Я чуть не подпрыгнул от неожиданности, испытав микроинфаркт от испуга: сердце на миг остановилось, после чего принялось бешено биться – никто и никогда здесь не появлялся, кроме меня. Я стремительно развернулся всем корпусом, за моей спиной, шагах в двадцати кто-то стоял. Темнота не позволяла различить деталей внешности, но голос вроде был детский, значит, опасности не было.
– Что? – я прекрасно слышал вопрос, но совершенно не желал на него отвечать, да еще и непонятно кому.
– Что ты здесь делаешь? Здесь нельзя быть, – человек сделал несколько робких шагов ко мне. Я пытался рассмотреть своего оппонента. Да, это – определенно был ребенок. Шорты по колено, темная футболка, волосы – короткий ершик. Возраст? По-моему, у детей лет до тринадцати вообще нет возраста, по крайней мере, я никогда не мог его определить.
– Эй, ты немой? Я же сказала, здесь нельзя быть! – «черт возьми, это еще и девчонка! Ну и видок у нее».
– Я не собираюсь перед тобой отчитываться, ты сама-то что здесь делаешь? – выпад был довольно резким с моей стороны, но не пошла бы она со своими претензиями!
– Я сюда иногда прихожу, но тебя никогда не видела. Как ты сюда попал? У тебя есть ключ? – про себя я отметил, что она явно нервничает, постоянно теребит и крутит пальцы.
– Нет, ключа нет, – пожалуй, тот же вопрос я бы задал и ей, но не стал. – Ты живешь в этом доме?
– Угу, – коротко ответила девочка и прошла мимо меня к небольшому технологическому выступу, ловко забралась на него и уселась по-турецки.
– Почему ты не дома, не спишь? Уже поздно! – я даже поразился своему наставническому тону, никогда раньше не замечал его за собой, даже с племянниками.
– Да так. Папа привел домой друзей, там шумно и… – девочка пожала тонкими плечами и небрежно почесала щеку, – и им не до меня.
– Здесь не место для… – я замялся. Для кого? Для детей, для подростков, как ее назвать?
– Я Лиана, – я увидел, как в темноте блеснули ее зубы. – Для друзей – Ли.
– М-м, понятно, – почему-то я не додумался представиться в ответ, меня больше поразило ее добавление «Для друзей – Ли». Я ей не друг, да и опасно называть незнакомцу такие детали. – Так ты говоришь, приходишь сюда иногда? Всегда, когда к твоему отцу приходят друзья?

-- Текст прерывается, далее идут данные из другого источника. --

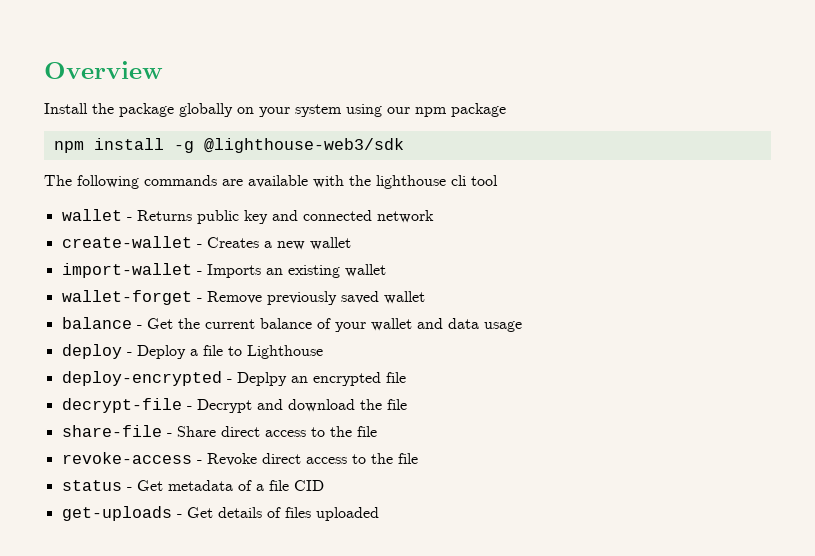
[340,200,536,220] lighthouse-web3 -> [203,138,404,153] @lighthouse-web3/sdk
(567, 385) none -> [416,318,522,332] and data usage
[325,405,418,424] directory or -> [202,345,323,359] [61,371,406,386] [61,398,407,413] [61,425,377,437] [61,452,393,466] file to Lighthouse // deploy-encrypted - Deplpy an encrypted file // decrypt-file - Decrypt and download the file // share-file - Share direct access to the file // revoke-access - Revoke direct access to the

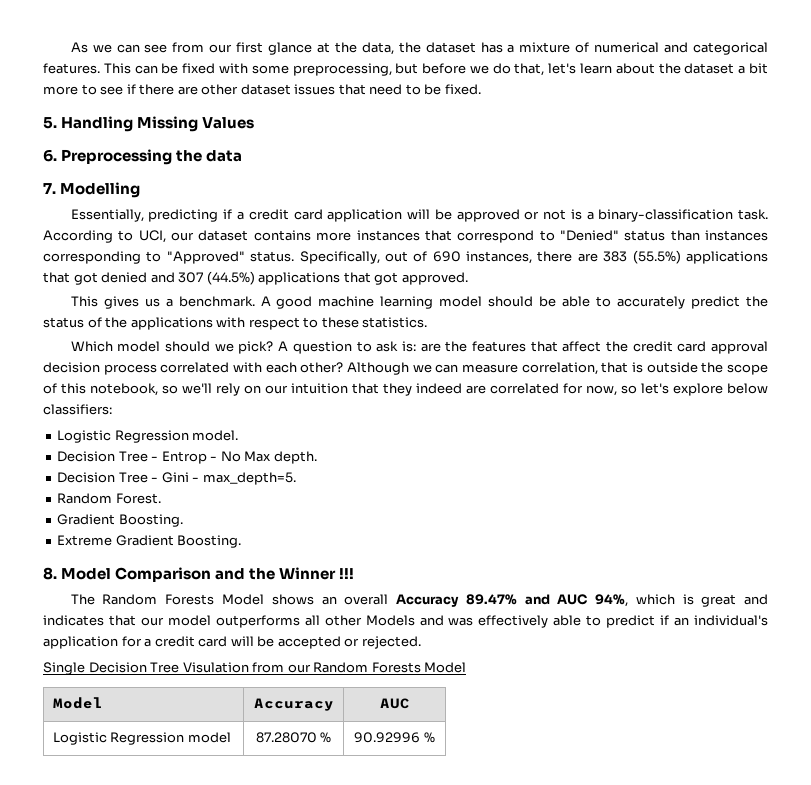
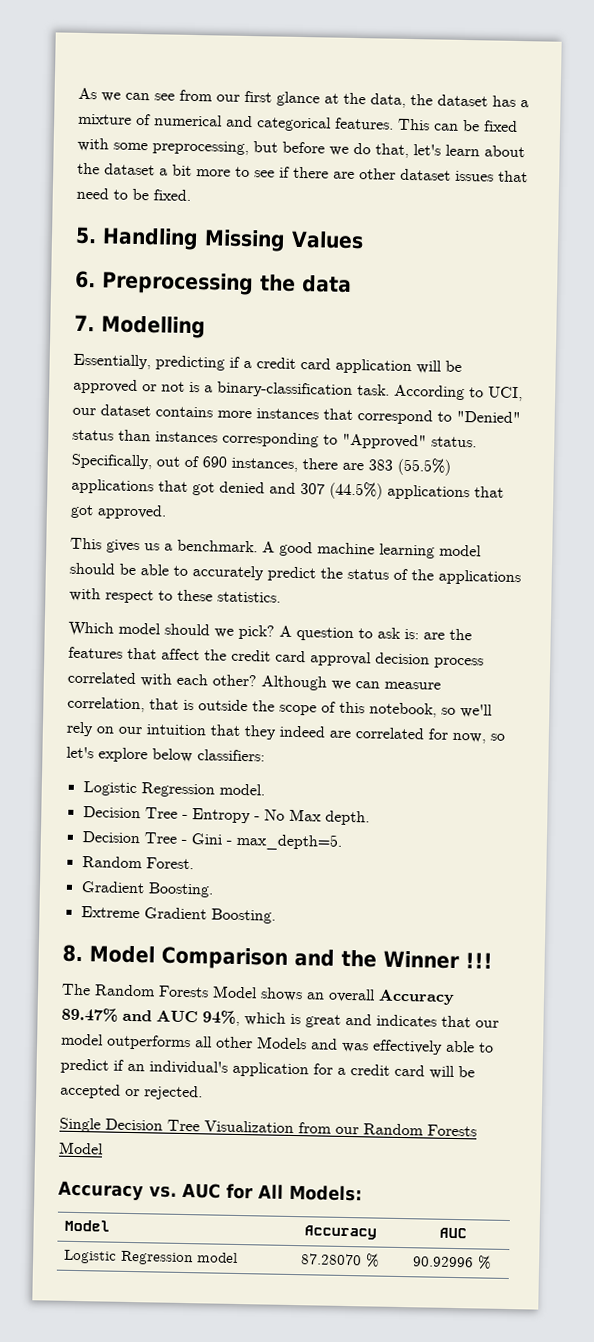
[161,451,207,464] Entrop -> [191,808,251,824] Entropy
[182,662,249,673] Visulation -> [204,1120,294,1134] Visualization
(467, 667) none -> [58,1180,362,1202] // Accuracy vs. AUC for All Models:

– Да нет, не только. И он мне не отец, – она как-то угловато сгорбилась и зажмурилась, но продолжала теребить пальцы. – Мой отец умер, когда мне было шесть, а Кот – он отец моего брата, но меня тоже просит называть себя «папой».
Меня покоробило, во-первых, от этого странного и непонятного «Кот», а во-вторых, от неожиданного воспоминания – когда мне было четыре года, умер мой отец. Я много лет не вспоминал то время.
– Как ты сказала? Кот? – лучше было прервать нахлынувшие воспоминания.
– Ага, его так зовут друзья. Он сидел в тюрьме, – буднично пояснила Лиана. Криминальный мир мне был абсолютно не близок, да и нововведения в сфере правосудия казались мне какой-то бесчеловечной дичью, поэтому я принял ее слова, как данность, и не желал развивать разговор в этом направлении.
– Значит, у тебя есть младший брат? – перевел я тему, хотя не понимал зачем. Не лучше ли было просто оставить ее здесь, а самому – уйти?
– Он старший, ему восемнадцать, – девочка бросила на меня взгляд и захихикала. – Там долгая история.
– Понятно, – парировал я, хотя ничего, конечно, мне не было понятно. Я задумался над ее словами, но меня отвлек звук сирены полицейской машины, раздавшийся недалеко от сквера Памяти.